Nah, sekarang, setelah beberapa hari dia nggak masuk dan aku sudah mampu mengkondusifkan kelas, eh... mulai lagi dia dengan taktiknya itu. Padahal sudah kuingatkan ; "Pak, kurang bijaksana membicarakan masalah didepan anak-anak !" tetap saja dia ngeloyor dengan persepsinya. Akhirnya, aku nggak terima, aku juga salahkan hal-hal yang menurutku prinsipal tapi menurutnya tidak, seperti tidak adanya beliau saat mengawasi kegiatan-kegiatan sekolah yang dibakukan (Kalau disekolah lain mungkin berbaris, sarapan, shalat, baca iqra, dsb). Kesannya seperti menyerahkan tanggung jawab seluruhnya padaku yang merupakan wali kelas pendamping. Trus, perannya sebagai wali kelas utama tuh apa?
Kini aku mengerti, kenapa banyak rekan yang terkadang berbicara negatif tentangnya. Dia mau mengkritik namun mampu berkelit ketika kita minta beliau mengintrospeksi dirinya. Jadilah disitu aku gambling. Sama-sama kalah. Aku nggak mau dong kalo dominasi kelas yang sudah susah payah kubangun jadi rusak karena kejadian sebentar ini. Aku nggak mau dong wibawaku turun. Aku nggak mau dong perubahan yang aku buat dianggap angin lalu. Lalu, apa yang dia perbuat untuk meningkatkan kualitasnya sebagai sesama wali kelas yang mengelola kelas yang sama.
Meskipun begitu, aku juga bersyukur. Dia menunjukkan kesalahanku sampai ke hal yang sekecil-kecilnya. Dan aku akan belajar. Hanya, memang saudara-saudara. Menghadapi partner yang sulit itu bukan main susahnya. Butuh kesabaran luar biasa. Aku berharap, pria yang menjadi suamiku kelak adalah pria yang bisa bekerja sama denganku dalam mengelola kehidupan. Baik kelebihan maupun kekurangan, semoga bisa bekerja sama.

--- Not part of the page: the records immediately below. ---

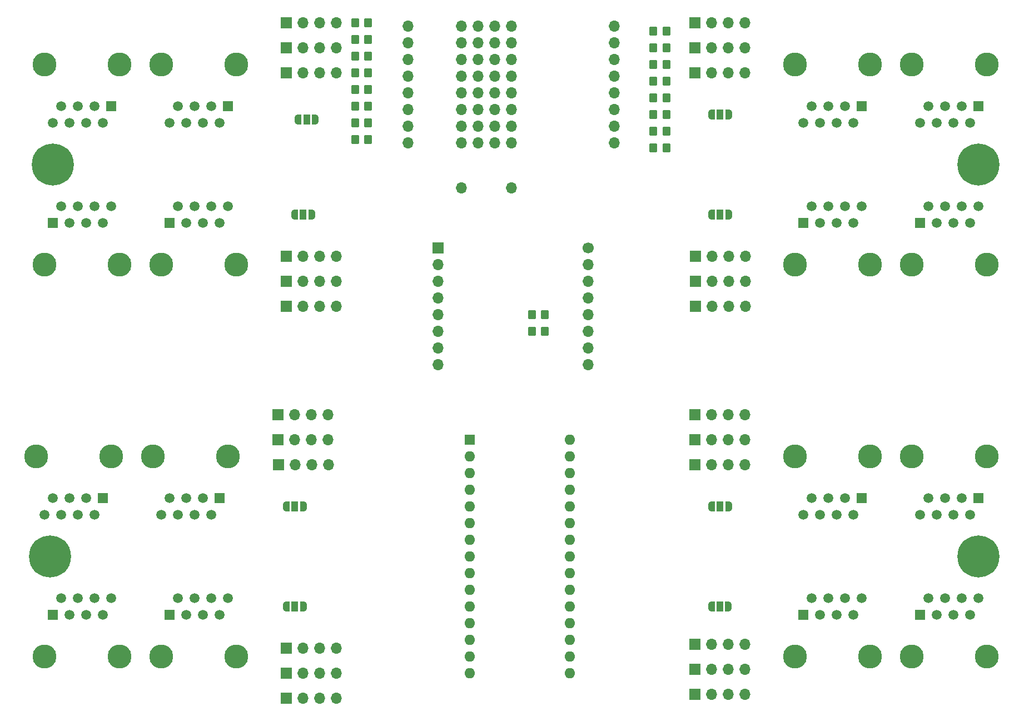
<source format=gbr>
%TF.GenerationSoftware,KiCad,Pcbnew,(7.0.0)*%
%TF.CreationDate,2023-10-27T12:37:55+01:00*%
%TF.ProjectId,euro-project-sensors-pcb,6575726f-2d70-4726-9f6a-6563742d7365,rev?*%
%TF.SameCoordinates,Original*%
%TF.FileFunction,Soldermask,Top*%
%TF.FilePolarity,Negative*%
%FSLAX46Y46*%
G04 Gerber Fmt 4.6, Leading zero omitted, Abs format (unit mm)*
G04 Created by KiCad (PCBNEW (7.0.0)) date 2023-10-27 12:37:55*
%MOMM*%
%LPD*%
G01*
G04 APERTURE LIST*
G04 Aperture macros list*
%AMRoundRect*
0 Rectangle with rounded corners*
0 $1 Rounding radius*
0 $2 $3 $4 $5 $6 $7 $8 $9 X,Y pos of 4 corners*
0 Add a 4 corners polygon primitive as box body*
4,1,4,$2,$3,$4,$5,$6,$7,$8,$9,$2,$3,0*
0 Add four circle primitives for the rounded corners*
1,1,$1+$1,$2,$3*
1,1,$1+$1,$4,$5*
1,1,$1+$1,$6,$7*
1,1,$1+$1,$8,$9*
0 Add four rect primitives between the rounded corners*
20,1,$1+$1,$2,$3,$4,$5,0*
20,1,$1+$1,$4,$5,$6,$7,0*
20,1,$1+$1,$6,$7,$8,$9,0*
20,1,$1+$1,$8,$9,$2,$3,0*%
%AMFreePoly0*
4,1,19,0.550000,-0.750000,0.000000,-0.750000,0.000000,-0.744911,-0.071157,-0.744911,-0.207708,-0.704816,-0.327430,-0.627875,-0.420627,-0.520320,-0.479746,-0.390866,-0.500000,-0.250000,-0.500000,0.250000,-0.479746,0.390866,-0.420627,0.520320,-0.327430,0.627875,-0.207708,0.704816,-0.071157,0.744911,0.000000,0.744911,0.000000,0.750000,0.550000,0.750000,0.550000,-0.750000,0.550000,-0.750000,
$1*%
%AMFreePoly1*
4,1,19,0.000000,0.744911,0.071157,0.744911,0.207708,0.704816,0.327430,0.627875,0.420627,0.520320,0.479746,0.390866,0.500000,0.250000,0.500000,-0.250000,0.479746,-0.390866,0.420627,-0.520320,0.327430,-0.627875,0.207708,-0.704816,0.071157,-0.744911,0.000000,-0.744911,0.000000,-0.750000,-0.550000,-0.750000,-0.550000,0.750000,0.000000,0.750000,0.000000,0.744911,0.000000,0.744911,
$1*%
G04 Aperture macros list end*
%ADD10R,1.700000X1.700000*%
%ADD11O,1.700000X1.700000*%
%ADD12C,1.700000*%
%ADD13C,0.800000*%
%ADD14C,6.400000*%
%ADD15FreePoly0,0.000000*%
%ADD16R,1.000000X1.500000*%
%ADD17FreePoly1,0.000000*%
%ADD18C,3.650000*%
%ADD19R,1.500000X1.500000*%
%ADD20C,1.500000*%
%ADD21FreePoly0,180.000000*%
%ADD22FreePoly1,180.000000*%
%ADD23RoundRect,0.250000X0.350000X0.450000X-0.350000X0.450000X-0.350000X-0.450000X0.350000X-0.450000X0*%
%ADD24RoundRect,0.250000X-0.350000X-0.450000X0.350000X-0.450000X0.350000X0.450000X-0.350000X0.450000X0*%
%ADD25R,1.600000X1.600000*%
%ADD26O,1.600000X1.600000*%
G04 APERTURE END LIST*
D10*
%TO.C,J32*%
X111759999Y-44449999D03*
D11*
X114299999Y-44449999D03*
X116839999Y-44449999D03*
X119379999Y-44449999D03*
%TD*%
%TO.C,A2*%
X138429999Y-44957999D03*
X138429999Y-47497999D03*
X138429999Y-50037999D03*
X138429999Y-52577999D03*
X138429999Y-55117999D03*
X138429999Y-57657999D03*
X138429999Y-60197999D03*
X138429999Y-62737999D03*
X146049999Y-44957999D03*
X146049999Y-47497999D03*
X146049999Y-50037999D03*
X146049999Y-52577999D03*
X146049999Y-55117999D03*
X146049999Y-57657999D03*
X146049999Y-60197999D03*
X146049999Y-62737999D03*
D10*
X134873999Y-78739999D03*
D11*
X134873999Y-81279999D03*
X134873999Y-83819999D03*
X134873999Y-86359999D03*
X134873999Y-88899999D03*
X134873999Y-91439999D03*
X134873999Y-93979999D03*
X134873999Y-96519999D03*
X157733999Y-96519999D03*
X157733999Y-93979999D03*
X157733999Y-91439999D03*
X157733999Y-88899999D03*
X157733999Y-86359999D03*
X157733999Y-83819999D03*
X157733999Y-81279999D03*
D12*
X157734000Y-78740000D03*
D11*
X143509999Y-62737999D03*
X161670999Y-62737999D03*
X143509999Y-60197999D03*
X161670999Y-60197999D03*
X143509999Y-57657999D03*
X161670999Y-57657999D03*
X143509999Y-55117999D03*
X161670999Y-55117999D03*
X143509999Y-52577999D03*
X161670999Y-52577999D03*
X143509999Y-50037999D03*
X161670999Y-50037999D03*
X143509999Y-47497999D03*
X161670999Y-47497999D03*
X143509999Y-44957999D03*
X161670999Y-44957999D03*
X130301999Y-44957999D03*
X140969999Y-44957999D03*
X130301999Y-47497999D03*
X140969999Y-47497999D03*
X130301999Y-50037999D03*
X140969999Y-50037999D03*
X130301999Y-52577999D03*
X140969999Y-52577999D03*
X130301999Y-55117999D03*
X140969999Y-55117999D03*
X130301999Y-57657999D03*
X140969999Y-57657999D03*
X130301999Y-60197999D03*
X140969999Y-60197999D03*
X130301999Y-62737999D03*
X140969999Y-62737999D03*
X138429999Y-69595999D03*
X146049999Y-69595999D03*
%TD*%
D13*
%TO.C,REF\u002A\u002A*%
X73372944Y-125730000D03*
X74075888Y-124032944D03*
X74075888Y-127427056D03*
X75772944Y-123330000D03*
D14*
X75772944Y-125730000D03*
D13*
X75772944Y-128130000D03*
X77470000Y-124032944D03*
X77470000Y-127427056D03*
X78172944Y-125730000D03*
%TD*%
%TO.C,REF\u002A\u002A*%
X214770000Y-125730000D03*
X215472944Y-124032944D03*
X215472944Y-127427056D03*
X217170000Y-123330000D03*
D14*
X217170000Y-125730000D03*
D13*
X217170000Y-128130000D03*
X218867056Y-124032944D03*
X218867056Y-127427056D03*
X219570000Y-125730000D03*
%TD*%
%TO.C,REF\u002A\u002A*%
X214770000Y-66040000D03*
X215472944Y-64342944D03*
X215472944Y-67737056D03*
X217170000Y-63640000D03*
D14*
X217170000Y-66040000D03*
D13*
X217170000Y-68440000D03*
X218867056Y-64342944D03*
X218867056Y-67737056D03*
X219570000Y-66040000D03*
%TD*%
%TO.C,REF\u002A\u002A*%
X76200000Y-63640000D03*
X77897056Y-67737056D03*
X77897056Y-64342944D03*
X78600000Y-66040000D03*
D14*
X76200000Y-66040000D03*
D13*
X76200000Y-68440000D03*
X74502944Y-64342944D03*
X74502944Y-67737056D03*
X73800000Y-66040000D03*
%TD*%
D15*
%TO.C,JP8*%
X111730000Y-133350000D03*
D16*
X113029999Y-133349999D03*
D17*
X114330000Y-133350000D03*
%TD*%
D15*
%TO.C,JP7*%
X113517500Y-59190000D03*
D16*
X114817499Y-59189999D03*
D17*
X116117500Y-59190000D03*
%TD*%
D15*
%TO.C,JP6*%
X113000000Y-73660000D03*
D16*
X114299999Y-73659999D03*
D17*
X115600000Y-73660000D03*
%TD*%
D15*
%TO.C,JP5*%
X111730000Y-118110000D03*
D16*
X113029999Y-118109999D03*
D17*
X114330000Y-118110000D03*
%TD*%
D18*
%TO.C,J40*%
X74930000Y-140970000D03*
X86360000Y-140970000D03*
D19*
X76199999Y-134619999D03*
D20*
X77470000Y-132080000D03*
X78740000Y-134620000D03*
X80010000Y-132080000D03*
X81280000Y-134620000D03*
X82550000Y-132080000D03*
X83820000Y-134620000D03*
X85090000Y-132080000D03*
%TD*%
D18*
%TO.C,J39*%
X92710000Y-140970000D03*
X104140000Y-140970000D03*
D19*
X93979999Y-134619999D03*
D20*
X95250000Y-132080000D03*
X96520000Y-134620000D03*
X97790000Y-132080000D03*
X99060000Y-134620000D03*
X100330000Y-132080000D03*
X101600000Y-134620000D03*
X102870000Y-132080000D03*
%TD*%
D18*
%TO.C,J38*%
X104140000Y-50800000D03*
X92710000Y-50800000D03*
D19*
X102869999Y-57149999D03*
D20*
X101600000Y-59690000D03*
X100330000Y-57150000D03*
X99060000Y-59690000D03*
X97790000Y-57150000D03*
X96520000Y-59690000D03*
X95250000Y-57150000D03*
X93980000Y-59690000D03*
%TD*%
D18*
%TO.C,J37*%
X86360000Y-50800000D03*
X74930000Y-50800000D03*
D19*
X85089999Y-57149999D03*
D20*
X83820000Y-59690000D03*
X82550000Y-57150000D03*
X81280000Y-59690000D03*
X80010000Y-57150000D03*
X78740000Y-59690000D03*
X77470000Y-57150000D03*
X76200000Y-59690000D03*
%TD*%
D18*
%TO.C,J36*%
X92710000Y-81280000D03*
X104140000Y-81280000D03*
D19*
X93979999Y-74929999D03*
D20*
X95250000Y-72390000D03*
X96520000Y-74930000D03*
X97790000Y-72390000D03*
X99060000Y-74930000D03*
X100330000Y-72390000D03*
X101600000Y-74930000D03*
X102870000Y-72390000D03*
%TD*%
D18*
%TO.C,J35*%
X74930000Y-81280000D03*
X86360000Y-81280000D03*
D19*
X76199999Y-74929999D03*
D20*
X77470000Y-72390000D03*
X78740000Y-74930000D03*
X80010000Y-72390000D03*
X81280000Y-74930000D03*
X82550000Y-72390000D03*
X83820000Y-74930000D03*
X85090000Y-72390000D03*
%TD*%
D18*
%TO.C,J34*%
X102870000Y-110490000D03*
X91440000Y-110490000D03*
D19*
X101599999Y-116839999D03*
D20*
X100330000Y-119380000D03*
X99060000Y-116840000D03*
X97790000Y-119380000D03*
X96520000Y-116840000D03*
X95250000Y-119380000D03*
X93980000Y-116840000D03*
X92710000Y-119380000D03*
%TD*%
D18*
%TO.C,J33*%
X85090000Y-110490000D03*
X73660000Y-110490000D03*
D19*
X83819999Y-116839999D03*
D20*
X82550000Y-119380000D03*
X81280000Y-116840000D03*
X80010000Y-119380000D03*
X78740000Y-116840000D03*
X77470000Y-119380000D03*
X76200000Y-116840000D03*
X74930000Y-119380000D03*
%TD*%
D10*
%TO.C,J31*%
X111759999Y-48259999D03*
D11*
X114299999Y-48259999D03*
X116839999Y-48259999D03*
X119379999Y-48259999D03*
%TD*%
D10*
%TO.C,J30*%
X111759999Y-52069999D03*
D11*
X114299999Y-52069999D03*
X116839999Y-52069999D03*
X119379999Y-52069999D03*
%TD*%
D10*
%TO.C,J29*%
X111759999Y-80009999D03*
D11*
X114299999Y-80009999D03*
X116839999Y-80009999D03*
X119379999Y-80009999D03*
%TD*%
D10*
%TO.C,J28*%
X111759999Y-83819999D03*
D11*
X114299999Y-83819999D03*
X116839999Y-83819999D03*
X119379999Y-83819999D03*
%TD*%
D10*
%TO.C,J27*%
X111759999Y-87629999D03*
D11*
X114299999Y-87629999D03*
X116839999Y-87629999D03*
X119379999Y-87629999D03*
%TD*%
D10*
%TO.C,J26*%
X110489999Y-104139999D03*
D11*
X113029999Y-104139999D03*
X115569999Y-104139999D03*
X118109999Y-104139999D03*
%TD*%
D10*
%TO.C,J25*%
X110489999Y-107949999D03*
D11*
X113029999Y-107949999D03*
X115569999Y-107949999D03*
X118109999Y-107949999D03*
%TD*%
D10*
%TO.C,J24*%
X110499999Y-111759999D03*
D11*
X113039999Y-111759999D03*
X115579999Y-111759999D03*
X118119999Y-111759999D03*
%TD*%
D10*
%TO.C,J23*%
X111759999Y-139699999D03*
D11*
X114299999Y-139699999D03*
X116839999Y-139699999D03*
X119379999Y-139699999D03*
%TD*%
D10*
%TO.C,J22*%
X111759999Y-143509999D03*
D11*
X114299999Y-143509999D03*
X116839999Y-143509999D03*
X119379999Y-143509999D03*
%TD*%
D10*
%TO.C,J21*%
X111759999Y-147319999D03*
D11*
X114299999Y-147319999D03*
X116839999Y-147319999D03*
X119379999Y-147319999D03*
%TD*%
D21*
%TO.C,JP4*%
X179100000Y-58420000D03*
D16*
X177799999Y-58419999D03*
D22*
X176500000Y-58420000D03*
%TD*%
D18*
%TO.C,J20*%
X200660000Y-50800000D03*
X189230000Y-50800000D03*
D19*
X199389999Y-57149999D03*
D20*
X198120000Y-59690000D03*
X196850000Y-57150000D03*
X195580000Y-59690000D03*
X194310000Y-57150000D03*
X193040000Y-59690000D03*
X191770000Y-57150000D03*
X190500000Y-59690000D03*
%TD*%
D18*
%TO.C,J19*%
X218440000Y-50800000D03*
X207010000Y-50800000D03*
D19*
X217169999Y-57149999D03*
D20*
X215900000Y-59690000D03*
X214630000Y-57150000D03*
X213360000Y-59690000D03*
X212090000Y-57150000D03*
X210820000Y-59690000D03*
X209550000Y-57150000D03*
X208280000Y-59690000D03*
%TD*%
D10*
%TO.C,J18*%
X173989999Y-52069999D03*
D11*
X176529999Y-52069999D03*
X179069999Y-52069999D03*
X181609999Y-52069999D03*
%TD*%
D10*
%TO.C,J17*%
X173989999Y-48259999D03*
D11*
X176529999Y-48259999D03*
X179069999Y-48259999D03*
X181609999Y-48259999D03*
%TD*%
D10*
%TO.C,J16*%
X173989999Y-44449999D03*
D11*
X176529999Y-44449999D03*
X179069999Y-44449999D03*
X181609999Y-44449999D03*
%TD*%
D21*
%TO.C,JP3*%
X179080000Y-73660000D03*
D16*
X177779999Y-73659999D03*
D22*
X176480000Y-73660000D03*
%TD*%
D21*
%TO.C,JP2*%
X179100000Y-118110000D03*
D16*
X177799999Y-118109999D03*
D22*
X176500000Y-118110000D03*
%TD*%
D18*
%TO.C,J15*%
X207005000Y-81280000D03*
X218435000Y-81280000D03*
D19*
X208274999Y-74929999D03*
D20*
X209545000Y-72390000D03*
X210815000Y-74930000D03*
X212085000Y-72390000D03*
X213355000Y-74930000D03*
X214625000Y-72390000D03*
X215895000Y-74930000D03*
X217165000Y-72390000D03*
%TD*%
D18*
%TO.C,J14*%
X189230000Y-81280000D03*
X200660000Y-81280000D03*
D19*
X190499999Y-74929999D03*
D20*
X191770000Y-72390000D03*
X193040000Y-74930000D03*
X194310000Y-72390000D03*
X195580000Y-74930000D03*
X196850000Y-72390000D03*
X198120000Y-74930000D03*
X199390000Y-72390000D03*
%TD*%
D10*
%TO.C,J13*%
X173999999Y-80009999D03*
D11*
X176539999Y-80009999D03*
X179079999Y-80009999D03*
X181619999Y-80009999D03*
%TD*%
D10*
%TO.C,J12*%
X173999999Y-83819999D03*
D11*
X176539999Y-83819999D03*
X179079999Y-83819999D03*
X181619999Y-83819999D03*
%TD*%
D10*
%TO.C,J11*%
X173999999Y-87629999D03*
D11*
X176539999Y-87629999D03*
X179079999Y-87629999D03*
X181619999Y-87629999D03*
%TD*%
D18*
%TO.C,J10*%
X200665000Y-110490000D03*
X189235000Y-110490000D03*
D19*
X199394999Y-116839999D03*
D20*
X198125000Y-119380000D03*
X196855000Y-116840000D03*
X195585000Y-119380000D03*
X194315000Y-116840000D03*
X193045000Y-119380000D03*
X191775000Y-116840000D03*
X190505000Y-119380000D03*
%TD*%
D18*
%TO.C,J9*%
X218440000Y-110490000D03*
X207010000Y-110490000D03*
D19*
X217169999Y-116839999D03*
D20*
X215900000Y-119380000D03*
X214630000Y-116840000D03*
X213360000Y-119380000D03*
X212090000Y-116840000D03*
X210820000Y-119380000D03*
X209550000Y-116840000D03*
X208280000Y-119380000D03*
%TD*%
D10*
%TO.C,J8*%
X173989999Y-107949999D03*
D11*
X176529999Y-107949999D03*
X179069999Y-107949999D03*
X181609999Y-107949999D03*
%TD*%
D10*
%TO.C,J7*%
X173989999Y-111759999D03*
D11*
X176529999Y-111759999D03*
X179069999Y-111759999D03*
X181609999Y-111759999D03*
%TD*%
D10*
%TO.C,J6*%
X173989999Y-104139999D03*
D11*
X176529999Y-104139999D03*
X179069999Y-104139999D03*
X181609999Y-104139999D03*
%TD*%
D10*
%TO.C,J5*%
X173989999Y-139064999D03*
D11*
X176529999Y-139064999D03*
X179069999Y-139064999D03*
X181609999Y-139064999D03*
%TD*%
D10*
%TO.C,J3*%
X173989999Y-142874999D03*
D11*
X176529999Y-142874999D03*
X179069999Y-142874999D03*
X181609999Y-142874999D03*
%TD*%
D10*
%TO.C,J2*%
X173989999Y-146684999D03*
D11*
X176529999Y-146684999D03*
X179069999Y-146684999D03*
X181609999Y-146684999D03*
%TD*%
D18*
%TO.C,J1*%
X207010000Y-140970000D03*
X218440000Y-140970000D03*
D19*
X208279999Y-134619999D03*
D20*
X209550000Y-132080000D03*
X210820000Y-134620000D03*
X212090000Y-132080000D03*
X213360000Y-134620000D03*
X214630000Y-132080000D03*
X215900000Y-134620000D03*
X217170000Y-132080000D03*
%TD*%
D18*
%TO.C,J4*%
X189230000Y-140970000D03*
X200660000Y-140970000D03*
D19*
X190499999Y-134619999D03*
D20*
X191770000Y-132080000D03*
X193040000Y-134620000D03*
X194310000Y-132080000D03*
X195580000Y-134620000D03*
X196850000Y-132080000D03*
X198120000Y-134620000D03*
X199390000Y-132080000D03*
%TD*%
D21*
%TO.C,JP1*%
X179070000Y-133350000D03*
D16*
X177769999Y-133349999D03*
D22*
X176470000Y-133350000D03*
%TD*%
D23*
%TO.C,R5*%
X124190000Y-49530000D03*
X122190000Y-49530000D03*
%TD*%
%TO.C,R7*%
X124190000Y-54610000D03*
X122190000Y-54610000D03*
%TD*%
%TO.C,R9*%
X124190000Y-59690000D03*
X122190000Y-59690000D03*
%TD*%
D24*
%TO.C,R14*%
X167640000Y-55880000D03*
X169640000Y-55880000D03*
%TD*%
D23*
%TO.C,R6*%
X124190000Y-52070000D03*
X122190000Y-52070000D03*
%TD*%
D24*
%TO.C,R11*%
X167640000Y-48260000D03*
X169640000Y-48260000D03*
%TD*%
D23*
%TO.C,R4*%
X124190000Y-46990000D03*
X122190000Y-46990000D03*
%TD*%
%TO.C,R3*%
X124190000Y-44450000D03*
X122190000Y-44450000D03*
%TD*%
%TO.C,R1*%
X151130000Y-91440000D03*
X149130000Y-91440000D03*
%TD*%
D24*
%TO.C,R12*%
X167640000Y-50800000D03*
X169640000Y-50800000D03*
%TD*%
%TO.C,R13*%
X167640000Y-53340000D03*
X169640000Y-53340000D03*
%TD*%
%TO.C,R18*%
X167640000Y-63500000D03*
X169640000Y-63500000D03*
%TD*%
%TO.C,R16*%
X167640000Y-60960000D03*
X169640000Y-60960000D03*
%TD*%
D23*
%TO.C,R8*%
X124190000Y-57150000D03*
X122190000Y-57150000D03*
%TD*%
D24*
%TO.C,R10*%
X167640000Y-45720000D03*
X169640000Y-45720000D03*
%TD*%
%TO.C,R15*%
X167640000Y-58420000D03*
X169640000Y-58420000D03*
%TD*%
D25*
%TO.C,A1*%
X139699999Y-107949999D03*
D26*
X139699999Y-110489999D03*
X139699999Y-113029999D03*
X139699999Y-115569999D03*
X139699999Y-118109999D03*
X139699999Y-120649999D03*
X139699999Y-123189999D03*
X139699999Y-125729999D03*
X139699999Y-128269999D03*
X139699999Y-130809999D03*
X139699999Y-133349999D03*
X139699999Y-135889999D03*
X139699999Y-138429999D03*
X139699999Y-140969999D03*
X139699999Y-143509999D03*
X154939999Y-143509999D03*
X154939999Y-140969999D03*
X154939999Y-138429999D03*
X154939999Y-135889999D03*
X154939999Y-133349999D03*
X154939999Y-130809999D03*
X154939999Y-128269999D03*
X154939999Y-125729999D03*
X154939999Y-123189999D03*
X154939999Y-120649999D03*
X154939999Y-118109999D03*
X154939999Y-115569999D03*
X154939999Y-113029999D03*
X154939999Y-110489999D03*
X154939999Y-107949999D03*
%TD*%
D23*
%TO.C,R17*%
X124190000Y-62230000D03*
X122190000Y-62230000D03*
%TD*%
%TO.C,R2*%
X151130000Y-88900000D03*
X149130000Y-88900000D03*
%TD*%
M02*

</source>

Aku nggak bisa memprediksi bagaimana besok. Gambling. Dominasi siapa nanti yang akan memiliki kans terbanyak di kelas. Meskipun begitu, aku berusaha meminimalkan dualisme karena akan menimbulkan masalah yang lebih besar daripada ini. Sudah pernah terjadi di kelas yang lain dan aku belajar dari itu.
Semoga hari esok dapat memberikan pelajaran yang lain buatku. Amin.